0

I'm setting up Istio in a new AWS EKS cluster and created a basic nginx deployment to test. When the deployment only has one replica, it works perfectly, responding in less than 100ms. When I add one replica, the new pod's response time goes up like crazy, averaging around 10 seconds.

Based on suggestions from elsewhere, I updated the mesh config to disable automatic retries:

meshConfig:
   defaultHttpRetryPolicy: {}

After this happened, I found that requests to the second pod are always failing:

"GET / HTTP/1.1" 503 UF upstream_reset_before_response_started{connection_failure} - "-" 0 91 10003 - "108.249.9.111,10.1.0.117" "curl/7.68.0" "6fa51be8-1441-4454-8d 1b-a03c93b257dc" "example.com" "10.1.52.62:80" outbound|80||nginx.my-namespace.svc.cluster.local - 10.1.108.189:8080 10.1.0.117:21410 - -

My setup is the following:

# AWS ALB Ingress -> istio-ingressgateway (ClusterIP) -> gateway -> virtualservice -> service -> nginx

apiVersion: networking.istio.io/v1beta1
kind: Gateway
metadata:
  name: default
spec:
  selector:
    istio: ingressgateway
  servers:
  - port:
      number: 80
      name: http
      protocol: HTTP
    hosts:
    - "*"

---

apiVersion: networking.istio.io/v1beta1
kind: VirtualService
metadata:
  name: nginx
spec:
  hosts:
  - "example.com"
  gateways:
  - default
  http:
  - route:
    - destination:
        host: nginx

---

apiVersion: v1
kind: Service
metadata:
  name: nginx
  labels:
    app: nginx
spec:
  selector:
    app: nginx
  ports:
    - port: 80
      name: http

---
apiVersion: apps/v1
kind: Deployment
metadata:
  name: nginx
  labels:
    app: nginx
    version: v1
spec:
  replicas: 2
  revisionHistoryLimit: 1
  selector:
    matchLabels:
      app: nginx
      version: v1
  template:
    metadata:
      labels:
        app: nginx
        version: v1
    spec:
      containers:
        - name: nginx
          image: nginx:latest
          ports:
            - containerPort: 80
          resources:
            requests:
              memory: 100Mi
              cpu: 100m
            limits:
              memory: 1500Mi
              cpu: 1000m

Versions:

$ istioctl version
client version: 1.13.2
control plane version: 1.13.2
data plane version: 1.13.2 (1 proxies)


$ kubectl version --short
Client Version: v1.21.11
Server Version: v1.21.5-eks-bc4871b
kenske
  • 111
  • 2

1 Answers1

0

I figured out that my problem was due to misconfigured security group rules for the nodes. I was not allowing node to node traffic, preventing the istio ingress gateway from communicating with pods in other nodes.

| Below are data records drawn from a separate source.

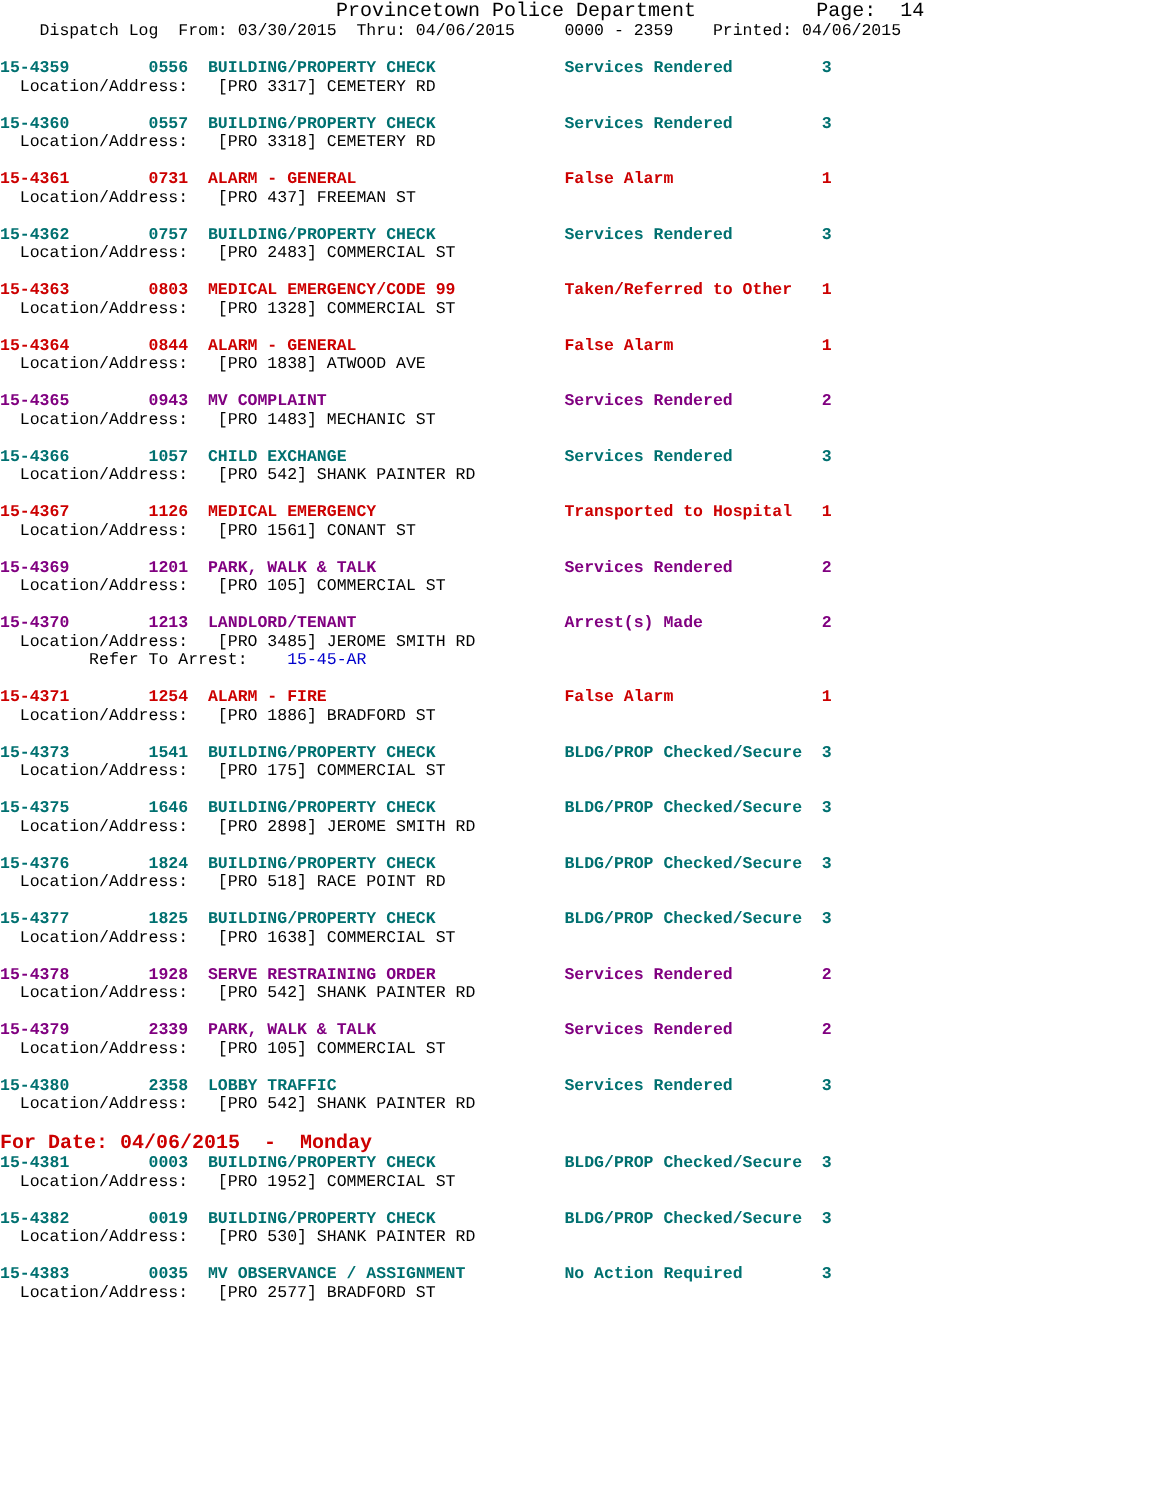Provincetown Police Department          Page:  14
    Dispatch Log  From: 03/30/2015  Thru: 04/06/2015     0000 - 2359    Printed: 04/06/2015
15-4359        0556  BUILDING/PROPERTY CHECK             Services Rendered         3
  Location/Address:   [PRO 3317] CEMETERY RD

15-4360        0557  BUILDING/PROPERTY CHECK             Services Rendered         3
  Location/Address:   [PRO 3318] CEMETERY RD

15-4361        0731  ALARM - GENERAL                     False Alarm               1
  Location/Address:   [PRO 437] FREEMAN ST

15-4362        0757  BUILDING/PROPERTY CHECK             Services Rendered         3
  Location/Address:   [PRO 2483] COMMERCIAL ST

15-4363        0803  MEDICAL EMERGENCY/CODE 99           Taken/Referred to Other   1
  Location/Address:   [PRO 1328] COMMERCIAL ST

15-4364        0844  ALARM - GENERAL                     False Alarm               1
  Location/Address:   [PRO 1838] ATWOOD AVE

15-4365        0943  MV COMPLAINT                        Services Rendered         2
  Location/Address:   [PRO 1483] MECHANIC ST

15-4366        1057  CHILD EXCHANGE                      Services Rendered         3
  Location/Address:   [PRO 542] SHANK PAINTER RD

15-4367        1126  MEDICAL EMERGENCY                   Transported to Hospital   1
  Location/Address:   [PRO 1561] CONANT ST

15-4369        1201  PARK, WALK & TALK                   Services Rendered         2
  Location/Address:   [PRO 105] COMMERCIAL ST

15-4370        1213  LANDLORD/TENANT                     Arrest(s) Made            2
  Location/Address:   [PRO 3485] JEROME SMITH RD
         Refer To Arrest:    15-45-AR

15-4371        1254  ALARM - FIRE                        False Alarm               1
  Location/Address:   [PRO 1886] BRADFORD ST

15-4373        1541  BUILDING/PROPERTY CHECK             BLDG/PROP Checked/Secure  3
  Location/Address:   [PRO 175] COMMERCIAL ST

15-4375        1646  BUILDING/PROPERTY CHECK             BLDG/PROP Checked/Secure  3
  Location/Address:   [PRO 2898] JEROME SMITH RD

15-4376        1824  BUILDING/PROPERTY CHECK             BLDG/PROP Checked/Secure  3
  Location/Address:   [PRO 518] RACE POINT RD

15-4377        1825  BUILDING/PROPERTY CHECK             BLDG/PROP Checked/Secure  3
  Location/Address:   [PRO 1638] COMMERCIAL ST

15-4378        1928  SERVE RESTRAINING ORDER             Services Rendered         2
  Location/Address:   [PRO 542] SHANK PAINTER RD

15-4379        2339  PARK, WALK & TALK                   Services Rendered         2
  Location/Address:   [PRO 105] COMMERCIAL ST

15-4380        2358  LOBBY TRAFFIC                       Services Rendered         3
  Location/Address:   [PRO 542] SHANK PAINTER RD
For Date: 04/06/2015  -  Monday
15-4381        0003  BUILDING/PROPERTY CHECK             BLDG/PROP Checked/Secure  3
  Location/Address:   [PRO 1952] COMMERCIAL ST

15-4382        0019  BUILDING/PROPERTY CHECK             BLDG/PROP Checked/Secure  3
  Location/Address:   [PRO 530] SHANK PAINTER RD

15-4383        0035  MV OBSERVANCE / ASSIGNMENT          No Action Required        3
  Location/Address:   [PRO 2577] BRADFORD ST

Using the AWS EKS Terraform module, I added the following:


  node_security_group_additional_rules = {

    ingress_self_all = {
      description = "Node to node all ports/protocols"
      protocol    = "-1"
      from_port   = 0
      to_port     = 0
      type        = "ingress"
      self        = true
    }
    egress_all = {
      description = "Node all egress"
      protocol    = "-1"
      from_port   = 0
      to_port     = 0
      type        = "egress"
      cidr_blocks = ["0.0.0.0/0"]
    }
  }
kenske
  • 111
  • 2